The records that follow are to be repeated in full, with no pictures retained.

(Saved data entries)

++++++

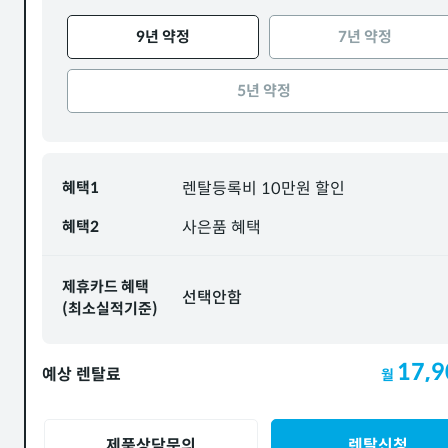
9년 약정
7년 약정
5년 약정
혜택1
렌탈등록비 10만원 할인
혜택2
사은품 혜택
제휴카드 혜택
선택안함
(최소실적기준)
17,9
예상 렌탈료
월
제품상담문의
렌탈신청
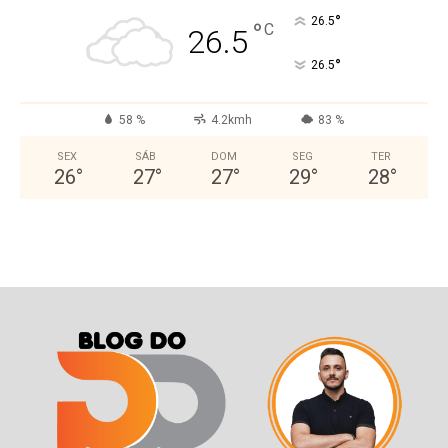
°
26.5
°
C
26.5
°
26.5
58 %
4.2kmh
83 %
SEX
SÁB
DOM
SEG
TER
26
°
27
°
27
°
29
°
28
°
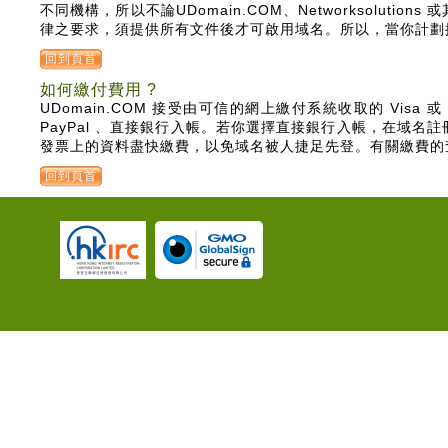
不同機構，所以不論UDomain.COM、Networksolu
律之要求，須提供所有文件後才可啟用域名。所以，當你計劃
回到頁首
如何繳付費用 ?
UDomain.COM 接受由可信的網上繳付系統收取的 Visa 或 M
PayPal 、直接銀行入帳。若你選擇直接銀行入帳，在域
發票上的資料盡快繳費，以免域名被人捷足先登。有關繳費的
回到頁首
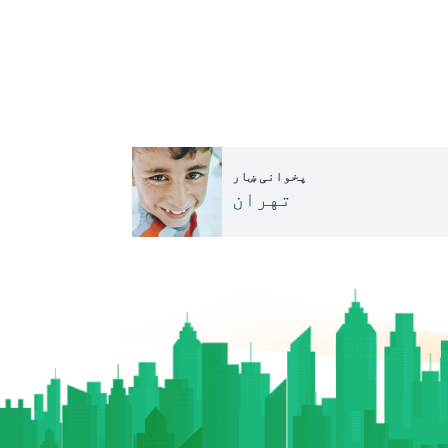
پخوانی ښار
تهران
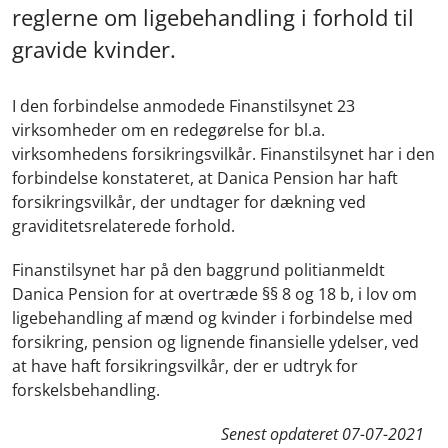
reglerne om ligebehandling i forhold til
gravide kvinder.
I den forbindelse anmodede Finanstilsynet 23
virksomheder om en redegørelse for bl.a.
virksomhedens forsikringsvilkår. Finanstilsynet har i den
forbindelse konstateret, at Danica Pension har haft
forsikringsvilkår, der undtager for dækning ved
graviditetsrelaterede forhold.
Finanstilsynet har på den baggrund politianmeldt
Danica Pension for at overtræde §§ 8 og 18 b, i lov om
ligebehandling af mænd og kvinder i forbindelse med
forsikring, pension og lignende finansielle ydelser, ved
at have haft forsikringsvilkår, der er udtryk for
forskelsbehandling.
Senest opdateret
07-07-2021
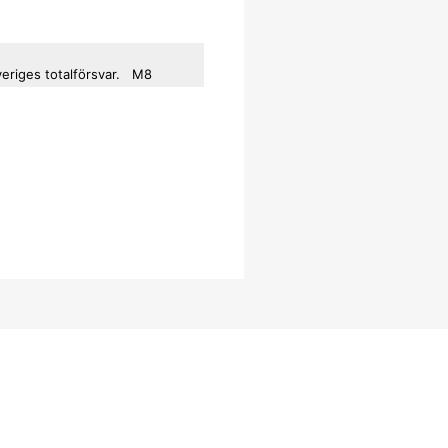
veriges totalförsvar.
M8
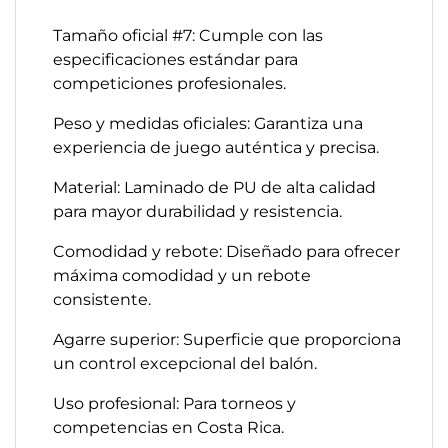
Tamaño oficial #7: Cumple con las
especificaciones estándar para
competiciones profesionales.​
Peso y medidas oficiales: Garantiza una
experiencia de juego auténtica y precisa.​
Material: Laminado de PU de alta calidad
para mayor durabilidad y resistencia.​
Comodidad y rebote: Diseñado para ofrecer
máxima comodidad y un rebote
consistente.​
Agarre superior: Superficie que proporciona
un control excepcional del balón.​
Uso profesional: Para torneos y
competencias en Costa Rica.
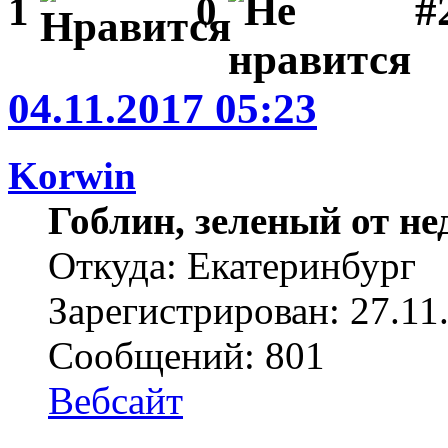
#
1
0
04.11.2017 05:23
Korwin
Гоблин, зеленый от н
Откуда: Екатеринбург
Зарегистрирован: 27.11
Сообщений: 801
Вебсайт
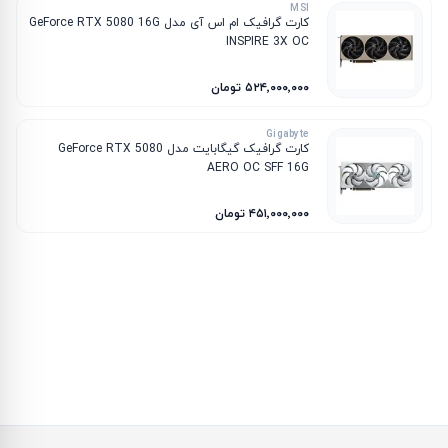
MSI
کارت گرافیک ام‌ اس‌ آی مدل GeForce RTX 5080 16G
INSPIRE 3X OC
۵۲۴٬۰۰۰٬۰۰۰ تومان
Gigabyte
کارت گرافیک گیگابایت مدل GeForce RTX 5080
AERO OC SFF 16G
۴۵۱٬۰۰۰٬۰۰۰ تومان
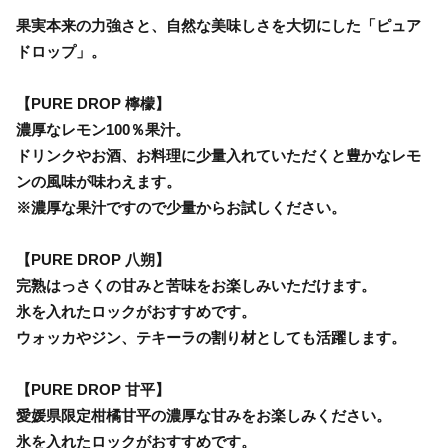
果実本来の力強さと、自然な美味しさを大切にした「ピュア
ドロップ」。
【PURE DROP 檸檬】
濃厚なレモン100％果汁。
ドリンクやお酒、お料理に少量入れていただくと豊かなレモ
ンの風味が味わえます。
※濃厚な果汁ですので少量からお試しください。
【PURE DROP 八朔】
完熟はっさくの甘みと苦味をお楽しみいただけます。
氷を入れたロックがおすすめです。
ウォッカやジン、テキーラの割り材としても活躍します。
【PURE DROP 甘平】
愛媛県限定柑橘甘平の濃厚な甘みをお楽しみください。
氷を入れたロックがおすすめです。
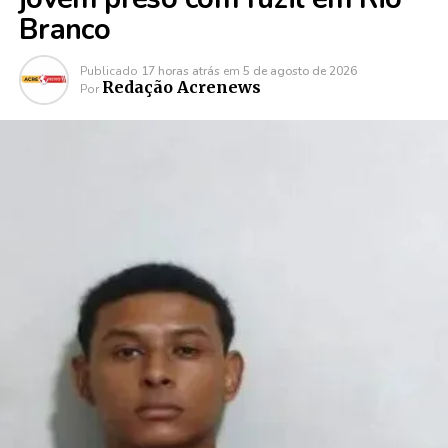
Branco
Publicado
17 horas atrás
em
5 de agosto de 2026
Redação Acrenews
Por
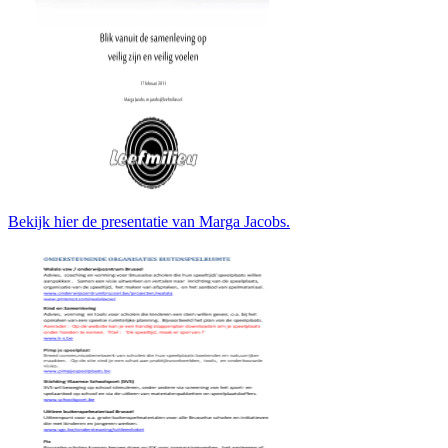
Bekijk hier de presentatie van Marga Jacobs.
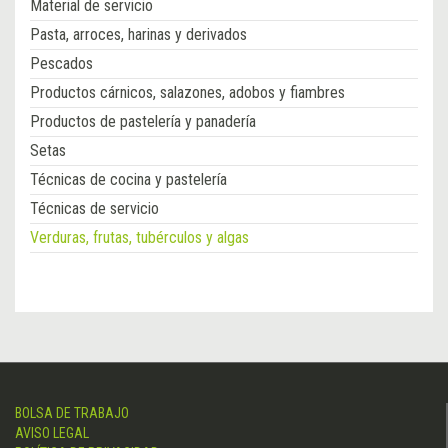
Material de servicio
Pasta, arroces, harinas y derivados
Pescados
Productos cárnicos, salazones, adobos y fiambres
Productos de pastelería y panadería
Setas
Técnicas de cocina y pastelería
Técnicas de servicio
Verduras, frutas, tubérculos y algas
BOLSA DE TRABAJO
AVISO LEGAL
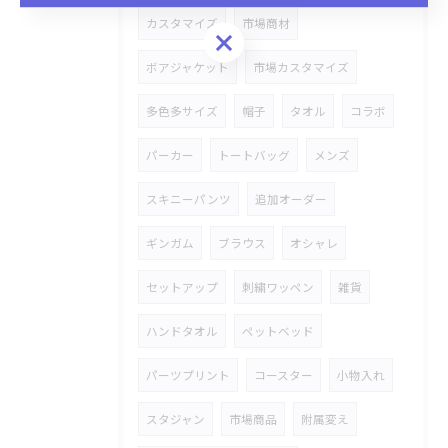
カスタマイズ
市場商材
お問い合わせはこちら
ボアジャケット
市場カスタマイズ
多色多サイズ
帽子
タオル
コラボ
パーカー
トートバッグ
メンズ
スキニーパンツ
追加オーダー
ギンガム
ブラウス
オシャレ
セットアップ
刺繍ワッペン
雑貨
ハンドタオル
ペットベッド
パーツプリント
コースター
小物入れ
スタジャン
市場商品
附属変え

++++++

### EXERCISE RESULT
9년 약정
7년 약정
5년 약정
혜택1
렌탈등록비 10만원 할인
혜택2
사은품 혜택
제휴카드 혜택
선택안함
(최소실적기준)
17,9
예상 렌탈료
월
제품상담문의
렌탈신청
°
26.5
°
C
26.5
°
26.5
58 %
4.2kmh
83 %
SEX
SÁB
DOM
SEG
TER
26
°
27
°
27
°
29
°
28
°
不同機構，所以不論UDomain.COM、Networksolu
律之要求，須提供所有文件後才可啟用域名。所以，當你計劃
回到頁首
如何繳付費用 ?
UDomain.COM 接受由可信的網上繳付系統收取的 Visa 或 M
PayPal 、直接銀行入帳。若你選擇直接銀行入帳，在域
發票上的資料盡快繳費，以免域名被人捷足先登。有關繳費的
回到頁首
پخوانی ښار
تهران
reglerne om ligebehandling i forhold til
gravide kvinder.
I den forbindelse anmodede Finanstilsynet 23
virksomheder om en redegørelse for bl.a.
virksomhedens forsikringsvilkår. Finanstilsynet har i den
forbindelse konstateret, at Danica Pension har haft
forsikringsvilkår, der undtager for dækning ved
graviditetsrelaterede forhold.
Finanstilsynet har på den baggrund politianmeldt
Danica Pension for at overtræde §§ 8 og 18 b, i lov om
ligebehandling af mænd og kvinder i forbindelse med
forsikring, pension og lignende finansielle ydelser, ved
at have haft forsikringsvilkår, der er udtryk for
forskelsbehandling.
Senest opdateret
07-07-2021
veriges totalförsvar.
M8
Tamaño oficial #7: Cumple con las
especificaciones estándar para
competiciones profesionales.​
Peso y medidas oficiales: Garantiza una
experiencia de juego auténtica y precisa.​
Material: Laminado de PU de alta calidad
para mayor durabilidad y resistencia.​
Comodidad y rebote: Diseñado para ofrecer
máxima comodidad y un rebote
consistente.​
Agarre superior: Superficie que proporciona
un control excepcional del balón.​
Uso profesional: Para torneos y
competencias en Costa Rica.
#
1
0
04.11.2017 05:23
Korwin
Гоблин, зеленый от н
Откуда: Екатеринбург
Зарегистрирован: 27.11
Сообщений: 801
Вебсайт
MSI
کارت گرافیک ام‌ اس‌ آی مدل GeForce RTX 5080 16G
INSPIRE 3X OC
۵۲۴٬۰۰۰٬۰۰۰ تومان
Gigabyte
کارت گرافیک گیگابایت مدل GeForce RTX 5080
AERO OC SFF 16G
۴۵۱٬۰۰۰٬۰۰۰ تومان
果実本来の力強さと、自然な美味しさを大切にした「ピュア
ドロップ」。
【PURE DROP 檸檬】
濃厚なレモン100％果汁。
ドリンクやお酒、お料理に少量入れていただくと豊かなレモ
ンの風味が味わえます。
※濃厚な果汁ですので少量からお試しください。
【PURE DROP 八朔】
完熟はっさくの甘みと苦味をお楽しみいただけます。
氷を入れたロックがおすすめです。
ウォッカやジン、テキーラの割り材としても活躍します。
【PURE DROP 甘平】
愛媛県限定柑橘甘平の濃厚な甘みをお楽しみください。
氷を入れたロックがおすすめです。
Branco
Publicado
17 horas atrás
em
5 de agosto de 2026
Redação Acrenews
Por
Bekijk hier de presentatie van Marga Jacobs.
Material de servicio
Pasta, arroces, harinas y derivados
Pescados
Productos cárnicos, salazones, adobos y fiambres
Productos de pastelería y panadería
Setas
Técnicas de cocina y pastelería
Técnicas de servicio
Verduras, frutas, tubérculos y algas
BOLSA DE TRABAJO
AVISO LEGAL
カスタマイズ
市場商材
お問い合わせはこちら
ボアジャケット
市場カスタマイズ
多色多サイズ
帽子
タオル
コラボ
パーカー
トートバッグ
メンズ
スキニーパンツ
追加オーダー
ギンガム
ブラウス
オシャレ
セットアップ
刺繍ワッペン
雑貨
ハンドタオル
ペットベッド
パーツプリント
コースター
小物入れ
スタジャン
市場商品
附属変え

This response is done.